Ficly

True Science is an Art

Here we have the first place entry to the blogging contest. My apologies to the other entrants, but this one just won me over. Next week we shall hear from the second place entry, but now, first place, from Stargazer 1960. Thanks to all who entered.

As a high school science teacher I often have to confront my students’ misconceptions. My students listen to what I have to say as I take their ideas hostage in the concentration camp of scientific truth. I force their misshapen ideas through a tortuous obstacle course and require complete sentences and complete thoughts.
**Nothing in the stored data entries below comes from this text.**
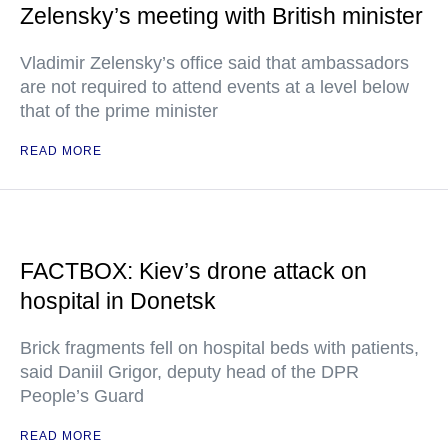
Zelensky’s meeting with British minister
Vladimir Zelensky’s office said that ambassadors
are not required to attend events at a level below
that of the prime minister
READ MORE
FACTBOX: Kiev’s drone attack on
hospital in Donetsk
Brick fragments fell on hospital beds with patients,
said Daniil Grigor, deputy head of the DPR
People’s Guard
READ MORE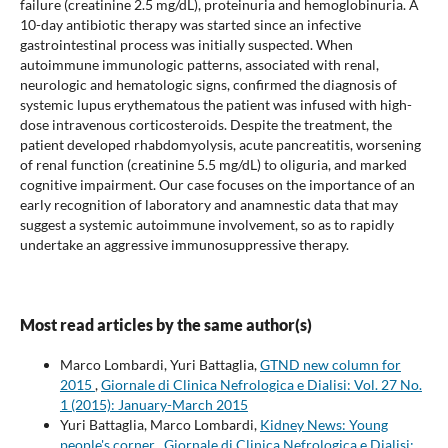
failure (creatinine 2.5 mg/dL), proteinuria and hemoglobinuria. A
10-day antibiotic therapy was started since an infective
gastrointestinal process was initially suspected. When
autoimmune immunologic patterns, associated with renal,
neurologic and hematologic signs, confirmed the diagnosis of
systemic lupus erythematous the patient was infused with high-
dose intravenous corticosteroids. Despite the treatment, the
patient developed rhabdomyolysis, acute pancreatitis, worsening
of renal function (creatinine 5.5 mg/dL) to oliguria, and marked
cognitive impairment. Our case focuses on the importance of an
early recognition of laboratory and anamnestic data that may
suggest a systemic autoimmune involvement, so as to rapidly
undertake an aggressive immunosuppressive therapy.
Most read articles by the same author(s)
Marco Lombardi, Yuri Battaglia,
GTND new column for
2015
,
Giornale di Clinica Nefrologica e Dialisi: Vol. 27 No.
1 (2015): January-March 2015
Yuri Battaglia, Marco Lombardi,
Kidney News: Young
people's corner
,
Giornale di Clinica Nefrologica e Dialisi: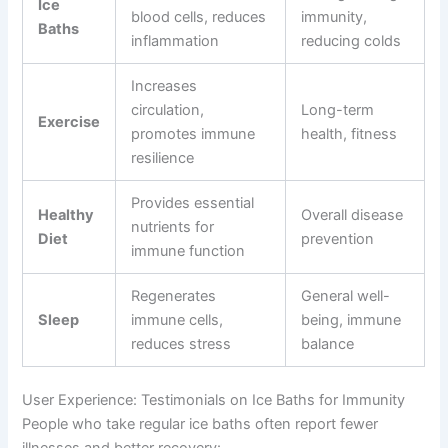
Ice
blood cells, reduces
immunity,
Baths
inflammation
reducing colds
Increases
circulation,
Long-term
Exercise
promotes immune
health, fitness
resilience
Provides essential
Healthy
Overall disease
nutrients for
Diet
prevention
immune function
Regenerates
General well-
Sleep
immune cells,
being, immune
reduces stress
balance
User Experience: Testimonials on Ice Baths for Immunity
People who take regular ice baths often report fewer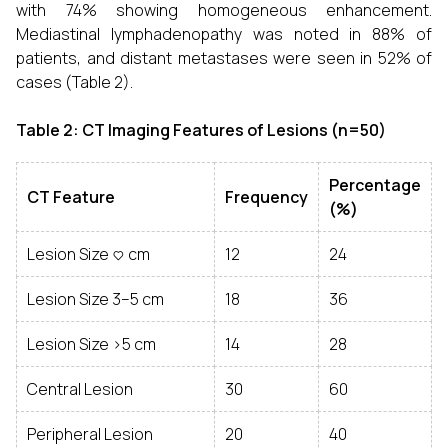
with 74% showing homogeneous enhancement.
Mediastinal lymphadenopathy was noted in 88% of
patients, and distant metastases were seen in 52% of
cases (Table 2).
Table 2: CT Imaging Features of Lesions (n=50)
Percentage
CT Feature
Frequency
(%)
Lesion Size <3 cm
12
24
Lesion Size 3–5 cm
18
36
Lesion Size >5 cm
14
28
Central Lesion
30
60
Peripheral Lesion
20
40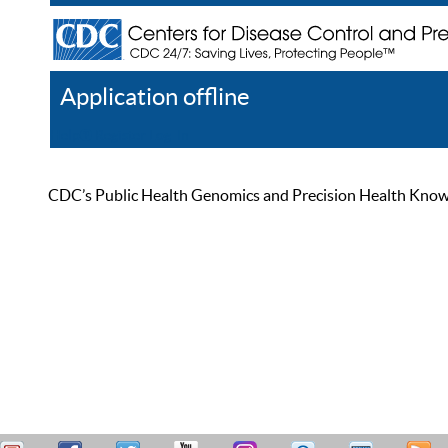
Application offline
Help
Register
Log In
CDC’s Public Health Genomics and Precision Health Knowled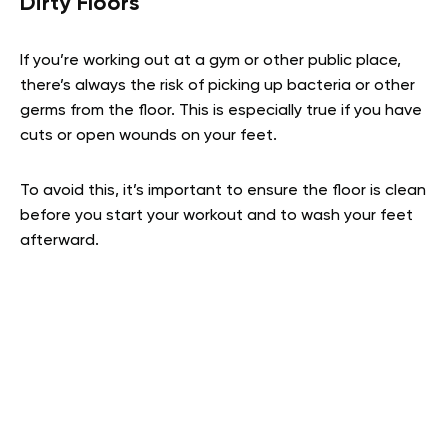
Dirty Floors
If you’re working out at a gym or other public place,
there’s always the risk of picking up bacteria or other
germs from the floor. This is especially true if you have
cuts or open wounds on your feet.
To avoid this, it’s important to ensure the floor is clean
before you start your workout and to wash your feet
afterward.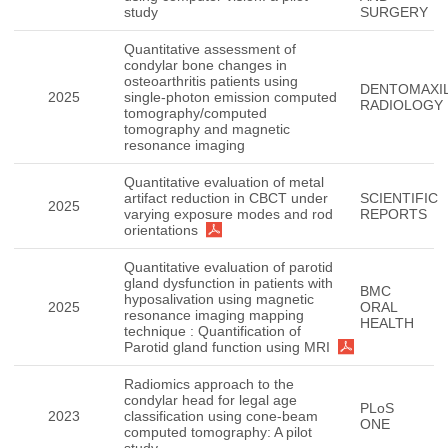
study
SURGERY
Quantitative assessment of
condylar bone changes in
osteoarthritis patients using
DENTOMAXIL
2025
single-photon emission computed
RADIOLOGY
tomography/computed
tomography and magnetic
resonance imaging
Quantitative evaluation of metal
artifact reduction in CBCT under
SCIENTIFIC
2025
varying exposure modes and rod
REPORTS
orientations
Quantitative evaluation of parotid
gland dysfunction in patients with
BMC
hyposalivation using magnetic
2025
ORAL
resonance imaging mapping
HEALTH
technique : Quantification of
Parotid gland function using MRI
Radiomics approach to the
condylar head for legal age
PLoS
2023
classification using cone-beam
ONE
computed tomography: A pilot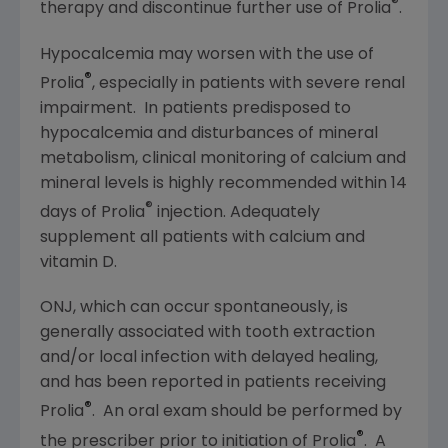
®
therapy and discontinue further use of Prolia
.
Hypocalcemia may worsen with the use of
®
Prolia
, especially in patients with severe renal
impairment. In patients predisposed to
hypocalcemia and disturbances of mineral
metabolism, clinical monitoring of calcium and
mineral levels is highly recommended within 14
®
days of Prolia
injection. Adequately
supplement all patients with calcium and
vitamin D.
ONJ, which can occur spontaneously, is
generally associated with tooth extraction
and/or local infection with delayed healing,
and has been reported in patients receiving
®
Prolia
. An oral exam should be performed by
®
the prescriber prior to initiation of Prolia
. A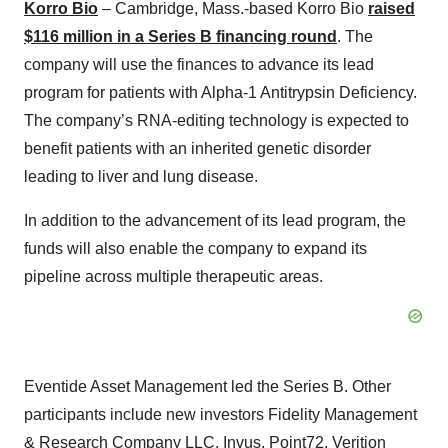
Korro Bio
– Cambridge, Mass.-based Korro Bio
raised
$116 million in a Series B financing round
. The
company will use the finances to advance its lead
program for patients with Alpha-1 Antitrypsin Deficiency.
The company’s RNA-editing technology is expected to
benefit patients with an inherited genetic disorder
leading to liver and lung disease.
In addition to the advancement of its lead program, the
funds will also enable the company to expand its
pipeline across multiple therapeutic areas.
Eventide Asset Management led the Series B. Other
participants include new investors Fidelity Management
& Research Company LLC, Invus, Point72, Verition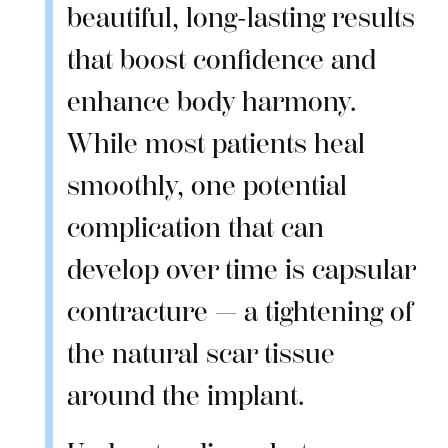
beautiful, long-lasting results
that boost confidence and
enhance body harmony.
While most patients heal
smoothly, one potential
complication that can
develop over time is capsular
contracture — a tightening of
the natural scar tissue
around the implant.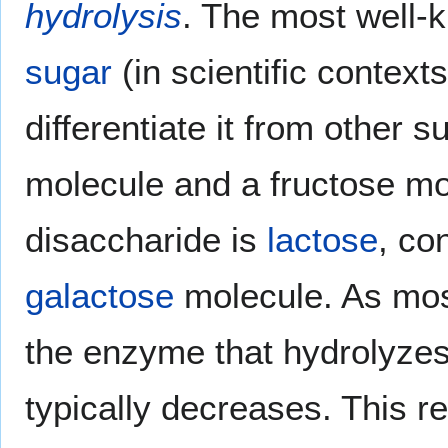
hydrolysis
. The most well-
sugar
(in scientific context
differentiate it from other 
molecule and a fructose mo
disaccharide is
lactose
, co
galactose
molecule. As mos
the enzyme that hydrolyzes
typically decreases. This re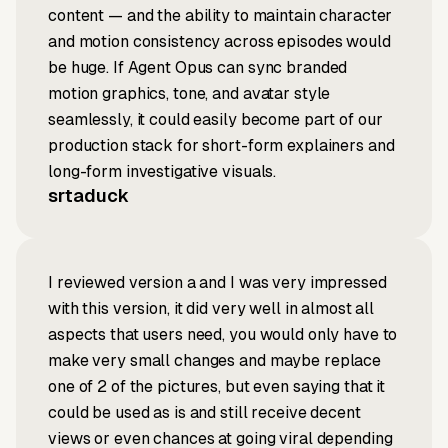
content — and the ability to maintain character
and motion consistency across episodes would
be huge. If Agent Opus can sync branded
motion graphics, tone, and avatar style
seamlessly, it could easily become part of our
production stack for short-form explainers and
long-form investigative visuals.
srtaduck
I reviewed version a and I was very impressed
with this version, it did very well in almost all
aspects that users need, you would only have to
make very small changes and maybe replace
one of 2 of the pictures, but even saying that it
could be used as is and still receive decent
views or even chances at going viral depending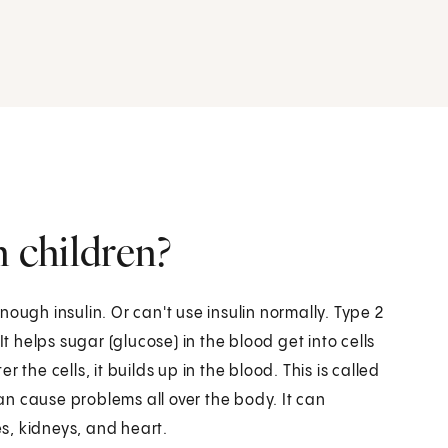
n children?
ough insulin. Or can't use insulin normally. Type 2
It helps sugar (glucose) in the blood get into cells
the cells, it builds up in the blood. This is called
n cause problems all over the body. It can
s, kidneys, and heart.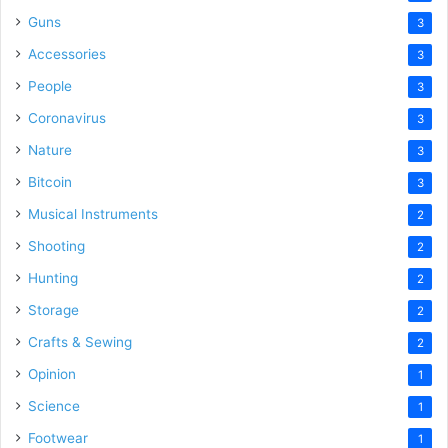
Guns
3
Accessories
3
People
3
Coronavirus
3
Nature
3
Bitcoin
3
Musical Instruments
2
Shooting
2
Hunting
2
Storage
2
Crafts & Sewing
2
Opinion
1
Science
1
Footwear
1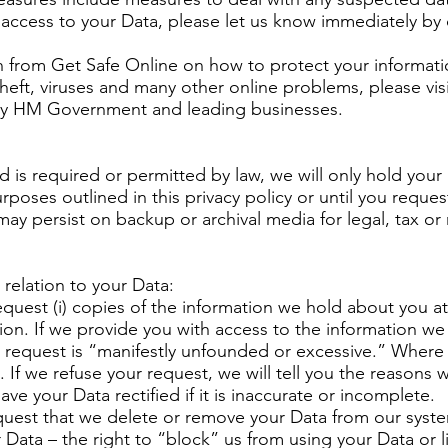
access to your Data, please let us know immediately by c
on from Get Safe Online on how to protect your informa
 theft, viruses and many other online problems, please vis
by HM Government and leading businesses.
d is required or permitted by law, we will only hold your
urposes outlined in this privacy policy or until you reque
 may persist on backup or archival media for legal, tax or
 relation to your Data:
equest (i) copies of the information we hold about you at 
ion. If we provide you with access to the information we
r request is “manifestly unfounded or excessive.” Where
 If we refuse your request, we will tell you the reasons 
ave your Data rectified if it is inaccurate or incomplete.
request that we delete or remove your Data from our syst
ur Data – the right to “block” us from using your Data or 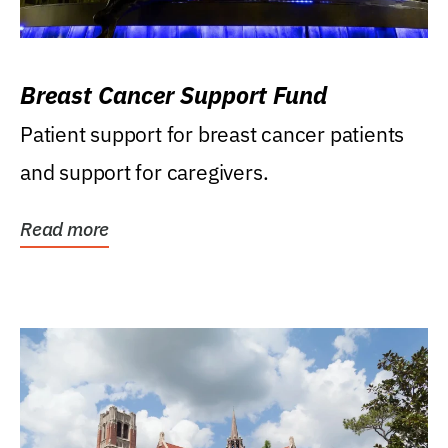
Breast Cancer Support Fund
Patient support for breast cancer patients
and support for caregivers.
Read more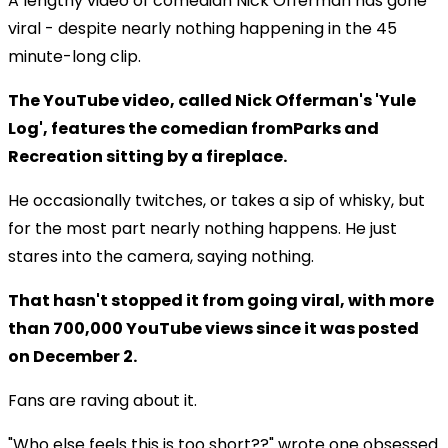
A lengthy video of comedian Nick Offerman has gone
viral - despite nearly nothing happening in the 45
minute-long clip.
The YouTube video, called Nick Offerman's 'Yule
Log', features the comedian fromParks and
Recreation sitting by a fireplace.
He occasionally twitches, or takes a sip of whisky, but
for the most part nearly nothing happens. He just
stares into the camera, saying nothing.
That hasn't stopped it from going viral, with more
than 700,000 YouTube views since it was posted
on December 2.
Fans are raving about it.
"Who else feels this is too short??" wrote one obsessed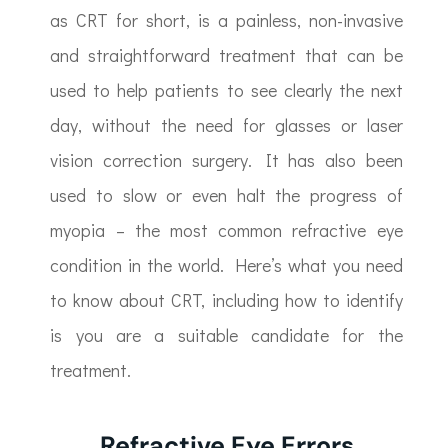
as CRT for short, is a painless, non-invasive
and straightforward treatment that can be
used to help patients to see clearly the next
day, without the need for glasses or laser
vision correction surgery. It has also been
used to slow or even halt the progress of
myopia – the most common refractive eye
condition in the world. Here’s what you need
to know about CRT, including how to identify
is you are a suitable candidate for the
treatment.
Refractive Eye Errors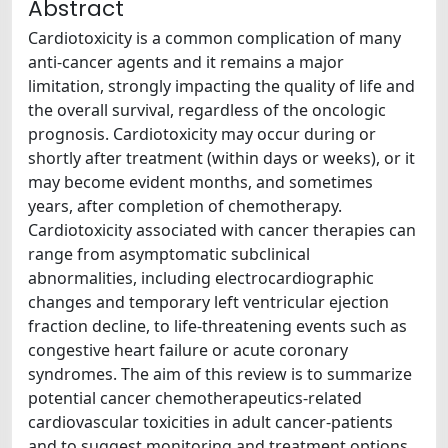
Abstract
Cardiotoxicity is a common complication of many
anti-cancer agents and it remains a major
limitation, strongly impacting the quality of life and
the overall survival, regardless of the oncologic
prognosis. Cardiotoxicity may occur during or
shortly after treatment (within days or weeks), or it
may become evident months, and sometimes
years, after completion of chemotherapy.
Cardiotoxicity associated with cancer therapies can
range from asymptomatic subclinical
abnormalities, including electrocardiographic
changes and temporary left ventricular ejection
fraction decline, to life-threatening events such as
congestive heart failure or acute coronary
syndromes. The aim of this review is to summarize
potential cancer chemotherapeutics-related
cardiovascular toxicities in adult cancer-patients
and to suggest monitoring and treatment options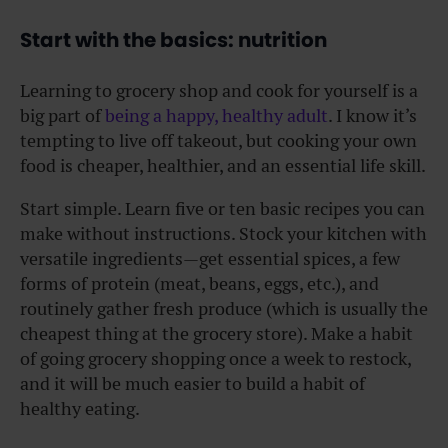
Start with the basics: nutrition
Learning to grocery shop and cook for yourself is a
big part of
being a happy, healthy adult
. I know it’s
tempting to live off takeout, but cooking your own
food is cheaper, healthier, and an essential life skill.
Start simple. Learn five or ten basic recipes you can
make without instructions. Stock your kitchen with
versatile ingredients—get essential spices, a few
forms of protein (meat, beans, eggs, etc.), and
routinely gather fresh produce (which is usually the
cheapest thing at the grocery store). Make a habit
of going grocery shopping once a week to restock,
and it will be much easier to build a habit of
healthy eating.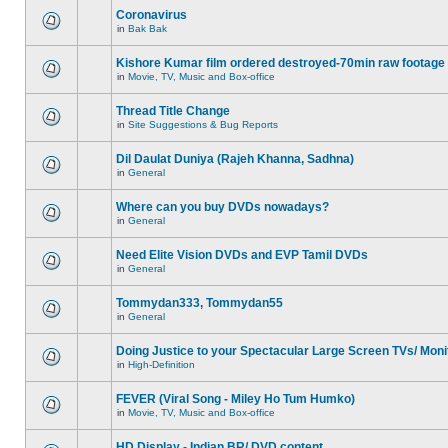
Coronavirus
in
Bak Bak
Kishore Kumar film ordered destroyed-70min raw footage
in
Movie, TV, Music and Box-office
Thread Title Change
in
Site Suggestions & Bug Reports
Dil Daulat Duniya (Rajeh Khanna, Sadhna)
in
General
Where can you buy DVDs nowadays?
in
General
Need Elite Vision DVDs and EVP Tamil DVDs
in
General
Tommydan333, Tommydan55
in
General
Doing Justice to your Spectacular Large Screen TVs/ Moni
in
High-Definition
FEVER (Viral Song - Miley Ho Tum Humko)
in
Movie, TV, Music and Box-office
HD Display - Indian BR/ DVD content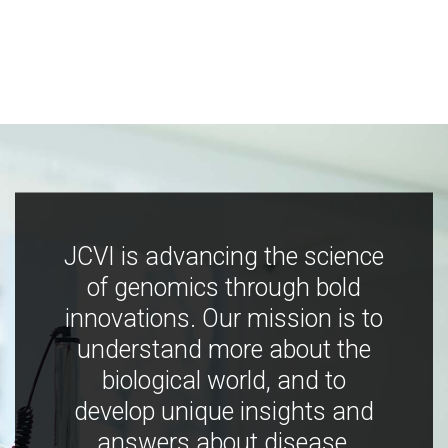
JCVI is advancing the science
of genomics through bold
innovations. Our mission is to
understand more about the
biological world, and to
develop unique insights and
answers about disease,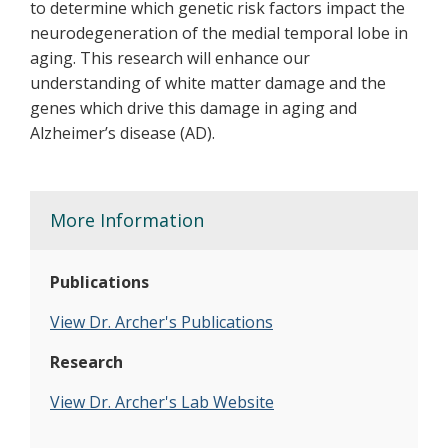
to determine which genetic risk factors impact the
neurodegeneration of the medial temporal lobe in
aging. This research will enhance our
understanding of white matter damage and the
genes which drive this damage in aging and
Alzheimer’s disease (AD).
More Information
Publications
View Dr. Archer's Publications
Research
V
iew Dr. Archer's Lab Website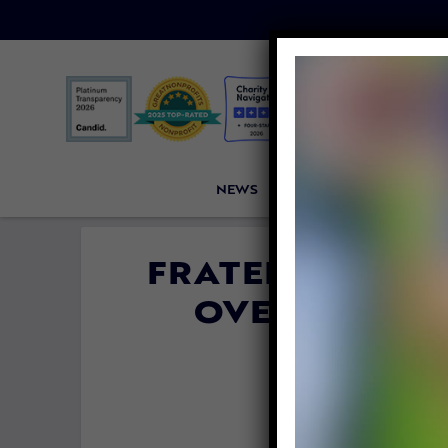
NEWS
PETITIONS
VICTORI
FRATERNITY M
OVER VIRAL 
V
By
Katie Val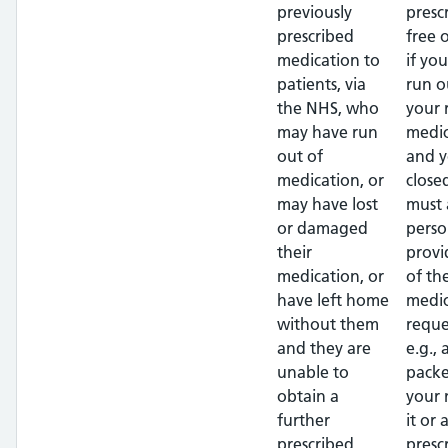
previously
presc
prescribed
free 
medication to
if yo
patients, via
run o
the NHS, who
your 
may have run
medic
out of
and y
medication, or
close
may have lost
must 
or damaged
perso
their
provi
medication, or
of th
have left home
medic
without them
reque
and they are
e.g.,
unable to
packe
obtain a
your
further
it or 
prescribed
presc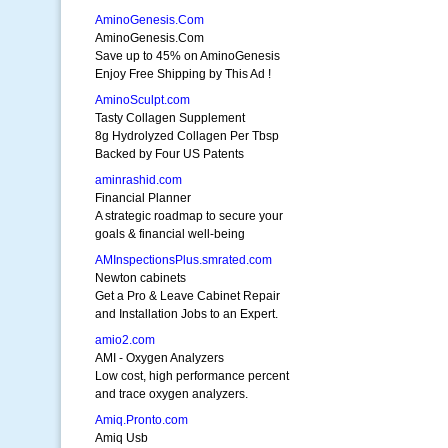
AminoGenesis.Com
AminoGenesis.Com
Save up to 45% on AminoGenesis
Enjoy Free Shipping by This Ad !
AminoSculpt.com
Tasty Collagen Supplement
8g Hydrolyzed Collagen Per Tbsp
Backed by Four US Patents
aminrashid.com
Financial Planner
A strategic roadmap to secure your
goals & financial well-being
AMInspectionsPlus.smrated.com
Newton cabinets
Get a Pro & Leave Cabinet Repair
and Installation Jobs to an Expert.
amio2.com
AMI - Oxygen Analyzers
Low cost, high performance percent
and trace oxygen analyzers.
Amiq.Pronto.com
Amiq Usb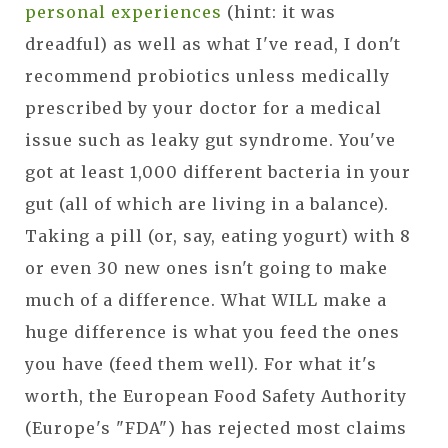
personal experiences
(hint: it was
dreadful) as well as what I've read, I don't
recommend probiotics unless medically
prescribed by your doctor for a medical
issue such as leaky gut syndrome. You've
got at least 1,000 different bacteria in your
gut (all of which are living in a balance).
Taking a pill (or, say, eating yogurt) with 8
or even 30 new ones isn't going to make
much of a difference. What WILL make a
huge difference is what you feed the ones
you have (feed them well). For what it's
worth, the European Food Safety Authority
(Europe's "FDA") has rejected most claims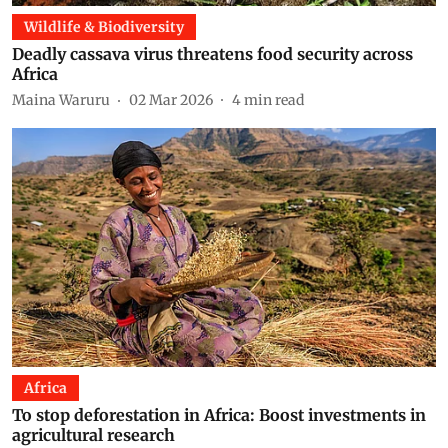
Wildlife & Biodiversity
Deadly cassava virus threatens food security across
Africa
Maina Waruru
02 Mar 2026
4
min read
Africa
To stop deforestation in Africa: Boost investments in
agricultural research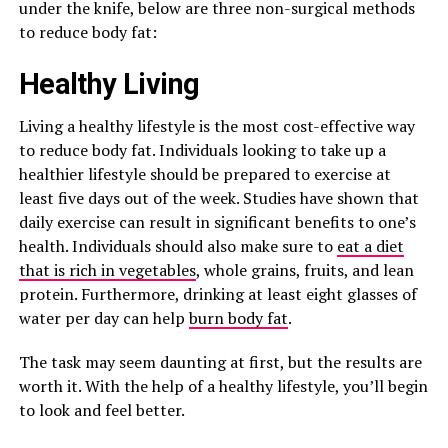
under the knife, below are three non-surgical methods
to reduce body fat:
Healthy Living
Living a healthy lifestyle is the most cost-effective way
to reduce body fat. Individuals looking to take up a
healthier lifestyle should be prepared to exercise at
least five days out of the week. Studies have shown that
daily exercise can result in significant benefits to one’s
health. Individuals should also make sure to
eat a diet
that is rich in vegetables
, whole grains, fruits, and lean
protein. Furthermore, drinking at least eight glasses of
water per day can help
burn body fat
.
The task may seem daunting at first, but the results are
worth it. With the help of a healthy lifestyle, you’ll begin
to look and feel better.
My students are visibly hesitant. They frown. They pretend to accept my meager, logical replacement for their strongly held corruption- that science requires only the briefest of explanation. Their acquiescence lasts until they go through my doorway and the bravest of all exclaims, “Can you believe that she expects us to write our essays like that!”

I tell them that art is a science. The germ of the idea started in high school, where I was as comfortable on the stage singing in a musical or playing bass violin as I was in A.P Biology class dissecting a shark. For me, the interplay of harmonics on my bass violin was more than just mathematical frequencies constructively interfering with other notes. It was a small piece of the larger artistry of the orchestra.

Drama was science. It was a representation of cause and effect. Comedic delivery required precision as much as quantitative analysis did in chemistry class. I took my notes in poetic metre and made up rhymes to memorize the metric system prefixes.
It made perfect sense to me to see “College of Arts and Sciences” on a catalog because, for me, they where inseparable. I would often sing a song about balancing chemical equations. Later, I taught the muscles to my biology students by demonstrating the six ballet positions. Sometimes we writers spend too much time in our heads and forget about engaging the rest of our bodies.

As writers I feel we must embrace the best of science- the forensics, the questioning, the analysis- and bring this to the page. Not that we have to dissect every emotion and eviscerate every line, but a critical mind is a fertile field for writing.